Contributed by Blaire Cahn
Reaffirmation agreements are typically viewed as a tool used in chapter 7 cases by individual debtors seeking to retain property and renegotiate the terms of payment on their existing debt. Section 524(c) of the Bankruptcy Code sets forth certain requirements that must be satisfied for a reaffirmation agreement to be considered enforceable. Although the provisions of section 524(c) do not, by their terms, apply solely to individual debtors, few cases have applied section 524(c) to corporate debtors. A recent decision by the United States Court of Appeals for the Fifth Circuit in In re American Rice, Inc., which addressed the validity of a reaffirmation agreement in the context of a chapter 11 corporate debtor, however, suggests section 524(c)’s applicability may be broader than many perceive.
At issue in the American Rice case was a 1988 commercial real estate transaction in which a company contracted to purchase commercial real property and to lease the property back to the seller. The company required certain entities to guarantee to pay it any damages it might incur in connection with the real estate transaction. In 1998, the company’s successor-in-interest, Sandburg Financial, obtained a judgment against various entities related to American Rice in connection with the guaranty. Shortly thereafter, American Rice filed for bankruptcy. Following entry of the order confirming American Rice’s plan, American Rice entered into two post-confirmation agreements with Sandburg Financial: a covenant not to sue and an indemnity and release. The agreements generally provided that (i) American Rice would pay any new claims, damages incurred or judgments obtained by Sandburg Financial against American Rice and (ii) American Rice would “reaffirm” its guaranty to pay, after June 2008, all of the obligations of its related entities to Sandburg Financial, and in exchange, Sandburg Financial would not assert any new claims, sue, conduct discovery, or enforce any judgment or guaranty contracts before June 30, 2008 against American Rice. Following the expiration of the tolling period, Sandburg Financial attempted to enforce the post-confirmation agreements. In response, American Rice moved to reopen its chapter 11 case.

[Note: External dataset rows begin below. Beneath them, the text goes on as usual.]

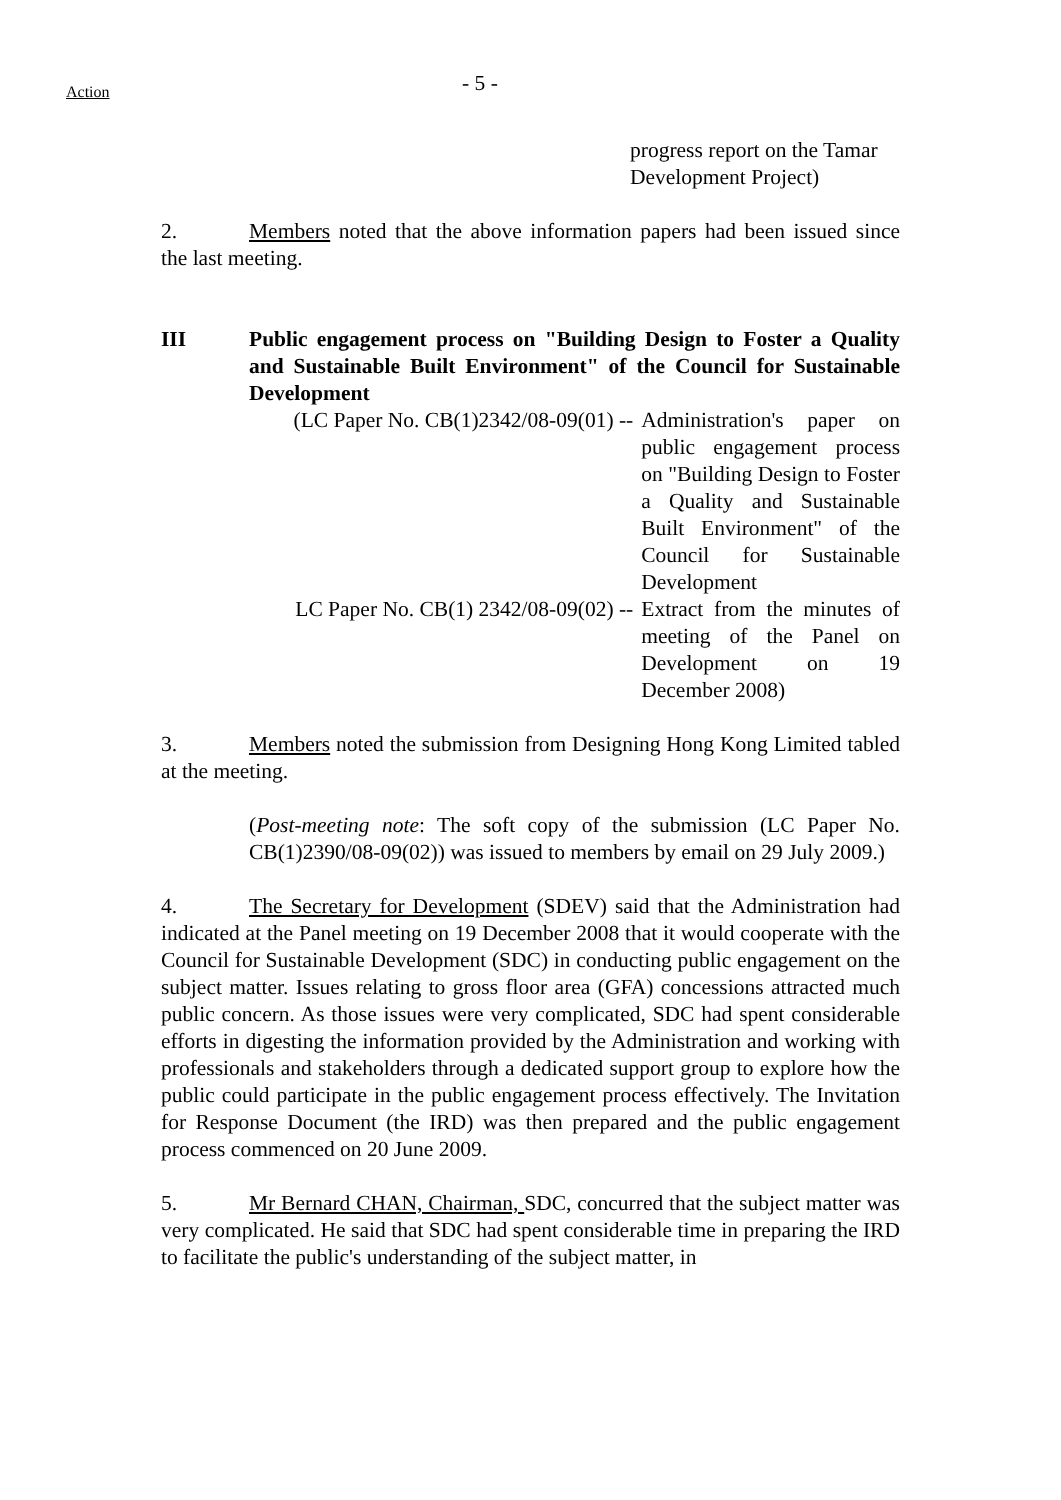Action
- 5 -
progress report on the Tamar Development Project)
2. Members noted that the above information papers had been issued since the last meeting.
III Public engagement process on "Building Design to Foster a Quality and Sustainable Built Environment" of the Council for Sustainable Development
(LC Paper No. CB(1)2342/08-09(01) -- Administration's paper on public engagement process on "Building Design to Foster a Quality and Sustainable Built Environment" of the Council for Sustainable Development
LC Paper No. CB(1) 2342/08-09(02) -- Extract from the minutes of meeting of the Panel on Development on 19 December 2008)
3. Members noted the submission from Designing Hong Kong Limited tabled at the meeting.
(Post-meeting note: The soft copy of the submission (LC Paper No. CB(1)2390/08-09(02)) was issued to members by email on 29 July 2009.)
4. The Secretary for Development (SDEV) said that the Administration had indicated at the Panel meeting on 19 December 2008 that it would cooperate with the Council for Sustainable Development (SDC) in conducting public engagement on the subject matter. Issues relating to gross floor area (GFA) concessions attracted much public concern. As those issues were very complicated, SDC had spent considerable efforts in digesting the information provided by the Administration and working with professionals and stakeholders through a dedicated support group to explore how the public could participate in the public engagement process effectively. The Invitation for Response Document (the IRD) was then prepared and the public engagement process commenced on 20 June 2009.
5. Mr Bernard CHAN, Chairman, SDC, concurred that the subject matter was very complicated. He said that SDC had spent considerable time in preparing the IRD to facilitate the public's understanding of the subject matter, in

Although the agreements at issue clearly evidenced American Rice’s post-confirmation willingness to continue to be obligated to Sandburg Financial in connection with the prepetition guaranty, American Rice argued that the post-confirmation agreements were not enforceable under section 524(c) of the Bankruptcy Code. The court agreed. It reasoned that the post-confirmation agreements concerned dischargeable prepetition debt, were not made before the discharge was granted in American Rice’s chapter 11 case, were not filed with the court, and did not contain the necessary disclosures under section 524(c). As a result, the requirements of section 524(c) of the Bankruptcy Code were not satisfied. The court dismissed Sandburg Financial’s alternative argument that the post-confirmation agreements constituted new contracts that were supported by new and independent consideration, noting that even additional consideration would not except from section 524(c), an agreement to pay discharged debt. Ultimately, the Fifth Circuit concluded the post-confirmation contracts were void and unenforceable, affirming the same conclusion reached by the district court.
Although not a common occurrence, this is not the first time that courts have addressed the application of section 524(c) in the context of a corporate debtor’s chapter 11 case. The United States Bankruptcy Court for the Southern District of New York in In re Texaco, Inc., for example, also considered the application of section 524(c) in corporate debtor chapter 11 cases.
The issue in Texaco related to certain claims between Texaco and Wolverine Exploration Company based on the pricing of natural gas. Wolverine filed claims in Texaco’s chapter 11 case. The parties subsequently entered into a stipulation and order where they agreed to resolve the claims in the context of a state litigation. The matter was later transferred to an arbitration proceeding. Following an unfavorable decision from the arbitration panel, Texaco filed an adversary proceeding and moved to reopen its chapter 11 case. Texaco argued, in part, that the arbitrators interpreted the stipulation and order as a reaffirmation agreement and that as a result, the stipulation and order were void under section 524(c) of the Bankruptcy Code. The court disagreed with Texaco’s conclusion and found that section 524(c) was not relevant, concluding that the stipulation and order were not based on agreement involving a dischargeable debt. Further, the documents at issue constituted an order of the court and not merely an agreement between the debtor and the holder of a claim. Perhaps in a reference to the fact that Texaco was a corporate debtor, the court noted that Texaco was not the type of debtor for whose protection section 524(c) was intended.